Occasionally, composers made changes while writing out the autograph although this was less common for Mozart and Haydn than it was for Beethoven, whose manuscript occasionally became so messy that a whole movement or work was written out a second time. His finale for Piano Sonata Op.110 has two autograph scores, which can be referred to as ‘composing scores’ and ‘fair copy’. On other occasion, composer decided to revise a work sometime after it had been completed and perhaps published, in which case there may have been a composing score and a fair copy for each version.

When there were multiple versions of work survives, it is customary to regard the final version as the official one, representing the composer’s latest intention and thus supersedes the former ones.

Sometimes, after completing the autograph, the composer arranged for a professional copyist to make a fair copy, usually either a set of parts for performance, or a score to be sent to a publisher for printing. The best copyist achieves a very high standard of accuracy with the exception where errors may occasionally occurred due to the insufficient clarity of the autograph. Many of Beethoven’s works were copied this way, and Beethoven would correct the copy and at the same time added articulation marks like slurs, accidentals etc. that may have been omitted in the original autograph. Minor revision may also be made at that stage. As a result, these copies often rendered a better version than his autograph, but they might include errors missed during review.

Before the 18th Century, most music was circulated through manuscript copies rather than printed editions, but technological advancement made music printing gradually easier and cheaper, so the printed editions became increasingly common.

Thus, modern editors from the Classical period often have to contend with a mixture of printed and manuscript sources.  Music printing was done through engraved metal plates, but lithography was introduced during the Classical Period.

Bach wrote over 200 Cantatas but the only one printed was The Well-Tempered Clavier long after his death. Contrarily, Beethoven’s Sonatas were published within two years of being composed as was Mozart and Haydn.

Clementi meanwhile founded a publishing company and printed his own compositions at the time. Schubert was relatively young and unknown at the time of his death. He often had difficulties persuading publishers to have his works printed as so many remained in manuscript.

If a composer wanted his work to be printed, he sent the autograph score to the publisher and a set of plates was engraved from this. A ‘proof’ was produced and either checked by his publisher or sent to the composer for checking. The plates were amended before further copies were produced. If the checking was done by the composer, it is possible that further improvements even at this late stage.

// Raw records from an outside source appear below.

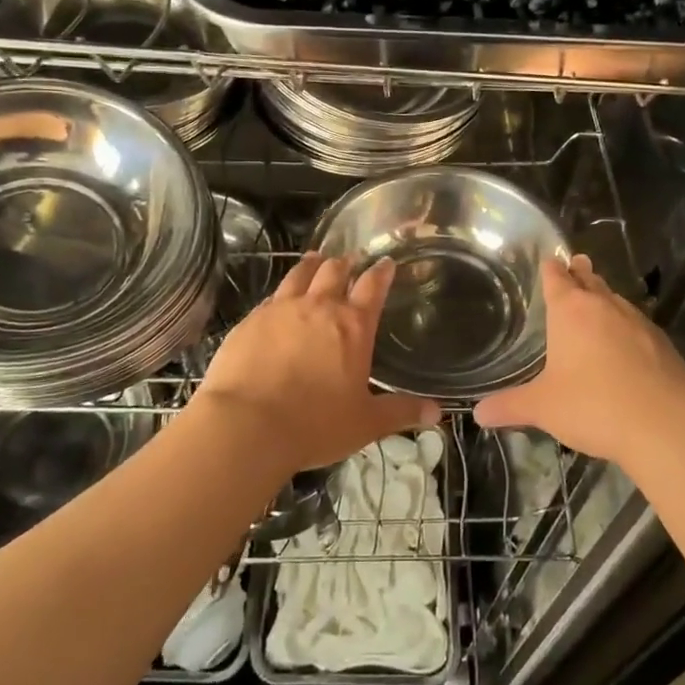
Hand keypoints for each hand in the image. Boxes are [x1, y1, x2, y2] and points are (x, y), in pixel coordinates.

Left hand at [194, 251, 439, 479]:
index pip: (373, 286)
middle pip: (335, 271)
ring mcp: (281, 309)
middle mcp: (319, 307)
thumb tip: (438, 413)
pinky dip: (282, 291)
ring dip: (312, 264)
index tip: (386, 262)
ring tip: (316, 258)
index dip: (382, 272)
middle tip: (351, 259)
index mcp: (353, 326)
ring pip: (300, 274)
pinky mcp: (250, 320)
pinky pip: (271, 296)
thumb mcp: (365, 423)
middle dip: (346, 263)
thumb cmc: (314, 425)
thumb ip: (401, 413)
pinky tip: (279, 297)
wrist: (245, 424)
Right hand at [475, 254, 684, 466]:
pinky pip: (638, 325)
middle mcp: (605, 307)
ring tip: (598, 299)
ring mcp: (639, 323)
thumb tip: (479, 413)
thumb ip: (510, 406)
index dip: (550, 268)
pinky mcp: (664, 345)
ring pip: (616, 300)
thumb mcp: (543, 408)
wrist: (668, 426)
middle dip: (580, 273)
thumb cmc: (594, 406)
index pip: (557, 278)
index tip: (548, 258)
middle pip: (590, 280)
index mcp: (571, 311)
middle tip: (576, 264)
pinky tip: (626, 342)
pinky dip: (627, 326)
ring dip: (605, 297)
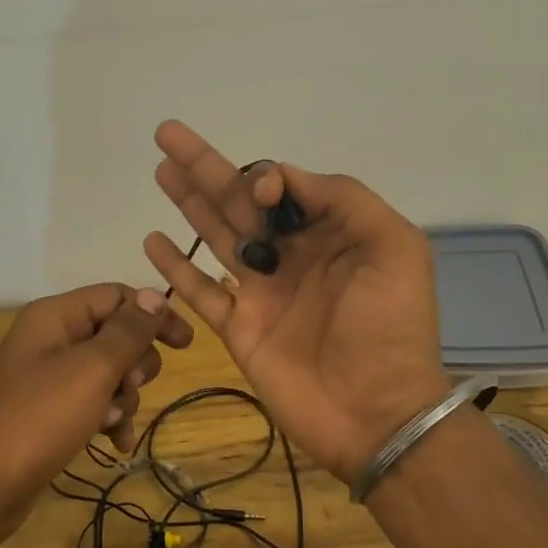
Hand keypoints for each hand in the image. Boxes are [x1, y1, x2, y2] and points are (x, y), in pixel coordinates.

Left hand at [0, 284, 192, 540]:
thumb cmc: (40, 418)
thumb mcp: (93, 369)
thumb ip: (128, 331)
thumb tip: (154, 296)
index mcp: (56, 315)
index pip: (117, 296)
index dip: (153, 315)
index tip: (185, 344)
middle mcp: (52, 338)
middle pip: (116, 333)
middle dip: (134, 363)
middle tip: (128, 386)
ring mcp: (49, 375)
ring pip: (109, 371)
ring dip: (123, 396)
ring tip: (111, 423)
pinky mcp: (50, 409)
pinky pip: (94, 401)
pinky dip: (109, 418)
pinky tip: (116, 444)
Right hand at [143, 120, 450, 483]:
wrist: (378, 413)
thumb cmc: (392, 328)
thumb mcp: (394, 248)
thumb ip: (344, 200)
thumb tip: (284, 177)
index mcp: (329, 234)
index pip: (284, 188)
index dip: (264, 177)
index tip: (261, 191)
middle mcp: (292, 256)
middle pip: (239, 203)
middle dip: (206, 168)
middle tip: (168, 134)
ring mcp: (262, 292)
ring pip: (216, 237)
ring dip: (188, 203)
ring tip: (161, 170)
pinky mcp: (239, 328)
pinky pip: (200, 292)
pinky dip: (175, 268)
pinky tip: (152, 241)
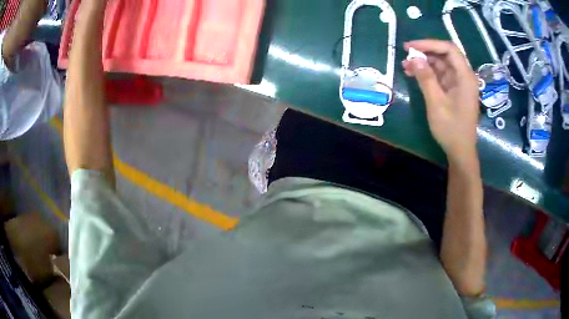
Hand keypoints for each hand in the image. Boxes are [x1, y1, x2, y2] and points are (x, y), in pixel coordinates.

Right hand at [402, 40, 479, 163]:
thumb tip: (414, 58)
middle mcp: (464, 76)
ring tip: (406, 66)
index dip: (429, 44)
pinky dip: (428, 73)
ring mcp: (459, 83)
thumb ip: (426, 79)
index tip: (410, 46)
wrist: (460, 151)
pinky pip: (441, 75)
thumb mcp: (436, 103)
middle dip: (425, 52)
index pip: (449, 49)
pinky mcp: (454, 90)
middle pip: (445, 55)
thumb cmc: (451, 129)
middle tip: (406, 55)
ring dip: (424, 63)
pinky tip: (414, 74)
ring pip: (441, 64)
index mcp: (465, 77)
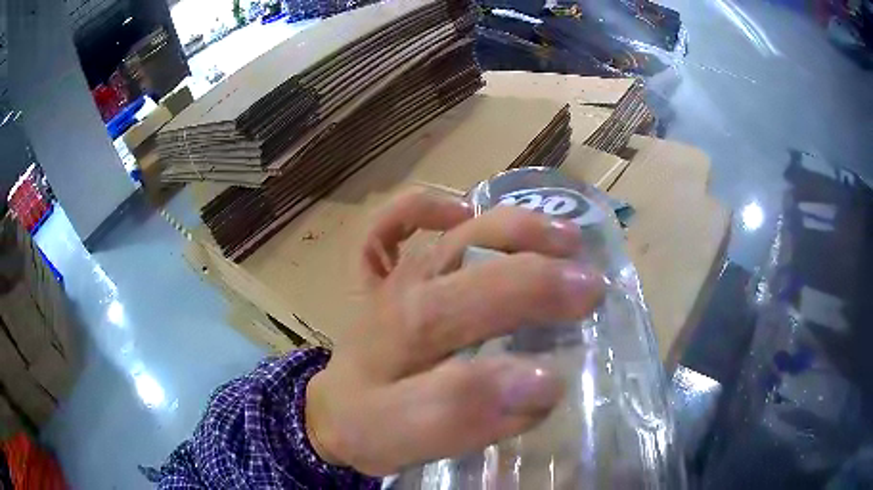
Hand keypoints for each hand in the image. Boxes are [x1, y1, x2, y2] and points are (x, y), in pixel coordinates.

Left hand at [306, 189, 603, 475]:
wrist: (333, 412)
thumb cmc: (371, 428)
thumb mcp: (407, 440)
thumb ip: (461, 416)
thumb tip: (540, 386)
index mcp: (408, 333)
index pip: (477, 306)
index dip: (537, 305)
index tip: (590, 315)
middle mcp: (406, 291)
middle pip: (474, 259)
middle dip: (540, 268)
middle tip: (592, 286)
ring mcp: (394, 277)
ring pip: (454, 232)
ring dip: (512, 227)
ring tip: (564, 238)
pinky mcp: (381, 275)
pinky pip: (389, 226)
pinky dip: (421, 208)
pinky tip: (461, 210)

Once the proof copy and the plates had been amended, a run of usually 50 – 100 copies were produced. The plates were then stored, and further copies were produced at later dates if required. Plates were occasionally amended between runs as mistakes came to light until the individual plates eventually wore out and were replaced with new ones, which at that point introduced fresh errors. Thus, an editor cannot ensure that all copies of the printed edition are identical. Ideally, every known copy of the original edition should be checked.

Rival Publishers

Copyright laws within individual countries were still fairly rudimentary as there were no international copyright laws. Occasionally, composers supervised two editions from different publishers from a different country. Both Beethoven and Haydn managed to sell some of their works to both English and Austrian publishers, thereby gaining two fees.

There may be other sources that had corrections sent by the composers to the publisher but the process of publishing is captured as follows:

  1. Sketches and drafts
  2. Composing score
  3. Composer’s fair copy
  4. Corrected copy, prepared by copyist with the composer’s annotations
  5. Editions (possibly more than one) supervised by composer
  6. Manuscript copies closely associated with composer
  7. Other manuscript copies from composer’s lifetime
  8. Other printed editions from composer’s lifetime
  9. Posthumous Manuscripts or printed editions.